═════ The data
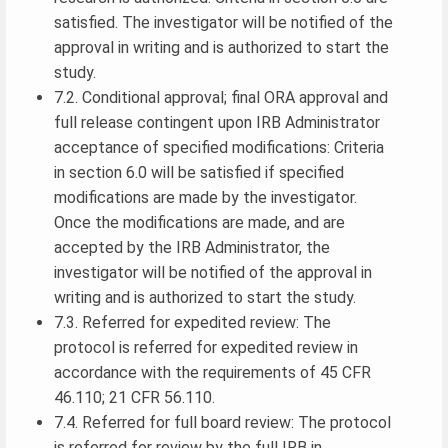
satisfied. The investigator will be notified of the
approval in writing and is authorized to start the
study.
7.2. Conditional approval; final ORA approval and
full release contingent upon IRB Administrator
acceptance of specified modifications: Criteria
in section 6.0 will be satisfied if specified
modifications are made by the investigator.
Once the modifications are made, and are
accepted by the IRB Administrator, the
investigator will be notified of the approval in
writing and is authorized to start the study.
7.3. Referred for expedited review: The
protocol is referred for expedited review in
accordance with the requirements of 45 CFR
46.110; 21 CFR 56.110.
7.4. Referred for full board review: The protocol
is referred for review by the full IRB in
══════════
Leave the images behind and write out every entry exactly.

satisfied. The investigator will be notified of the
approval in writing and is authorized to start the
study.
7.2. Conditional approval; final ORA approval and
full release contingent upon IRB Administrator
acceptance of specified modifications: Criteria
in section 6.0 will be satisfied if specified
modifications are made by the investigator.
Once the modifications are made, and are
accepted by the IRB Administrator, the
investigator will be notified of the approval in
writing and is authorized to start the study.
7.3. Referred for expedited review: The
protocol is referred for expedited review in
accordance with the requirements of 45 CFR
46.110; 21 CFR 56.110.
7.4. Referred for full board review: The protocol
is referred for review by the full IRB in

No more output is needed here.